10 August 2009

Basket weavers

My family surname is a German word; it literally translates to the English noun, basket. Consequently, I have invented a personal theory that my paternal ancestors were basket weavers, artisans. I imagine they created beautiful, useful baskets, undoubtedly valued by those who possessed them.

Today my mind lingers over the latter part of the word basket weaver. Weaving is a method of joining together, bonding, adding strength. Pine needles alone have little strength, however, when birds weave them together, the needles create a sturdy nest: a home for baby birds. The basket, as a metaphor, is beautiful on many levels.
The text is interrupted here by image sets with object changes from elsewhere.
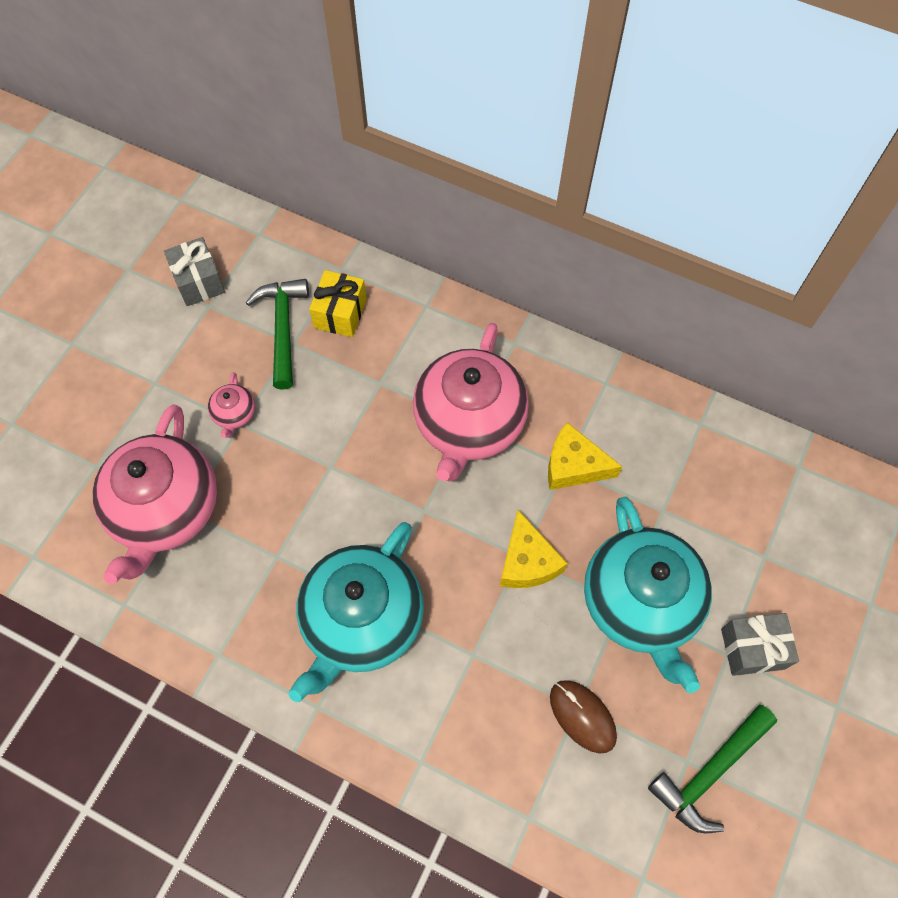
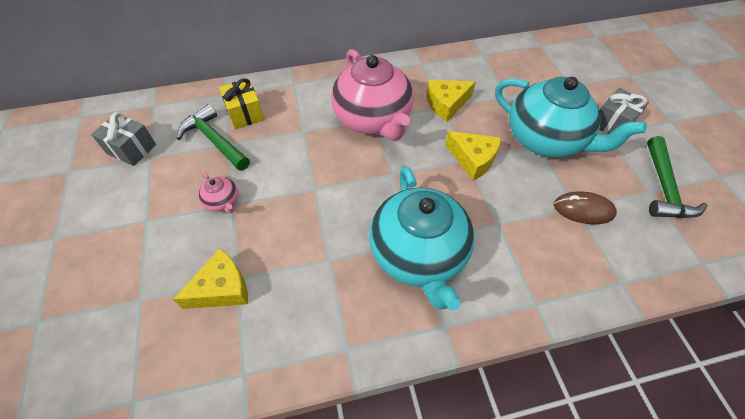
camera: 40 degrees left, 10 degrees down
(165, 509) = (222, 288): pink teapot -> yellow cheese

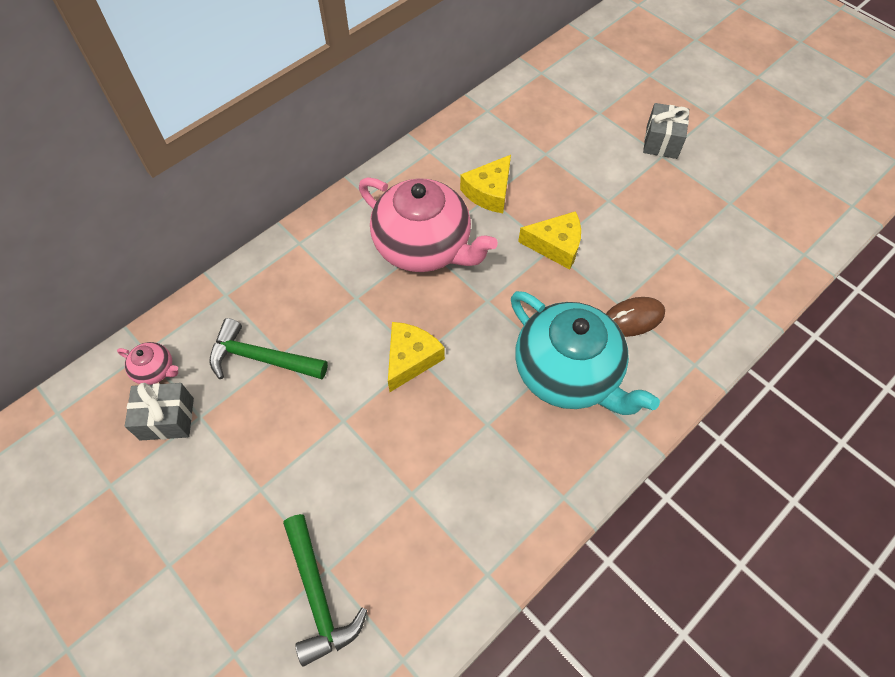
camera: 30 degrees left, 5 degrees up
(222, 288) = (403, 510): yellow cheese -> yellow cheese (410, 359)
(223, 202) = (331, 423): pink teapot -> pink teapot (155, 370)
(245, 113) = (271, 308): yellow gift -> none
(545, 140) = (611, 189): turquoise teapot -> none
(583, 210) = (685, 250): brown mouse -> brown mouse (633, 318)
(664, 188) = (739, 193): green hammer -> green hammer (317, 595)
Just as humans have the capacity to hold love, knowledge, compassion, baskets complement through their basic function of holding the necessary commodities of life. Human hands weave together reeds, creating a product both intricately lovely and durable to function as an accompaniment to daily human life: collecting herbs, mushrooms, vegetables, transporting products to market, carrying a meal.

We covet the modern descendants of baskets: purses, handbags, utilitarian totes, satchels, bookbags and backpacks. But in an effort to recapture simplicity in our lives, we still turn to baskets to lovingly hold special personal items, our bathroom towels, kitchen spoons, pencils, flowers. The charm of the basket in our home today is linked to the knowledge that it originated as an ancient human expression of creativity and practicality.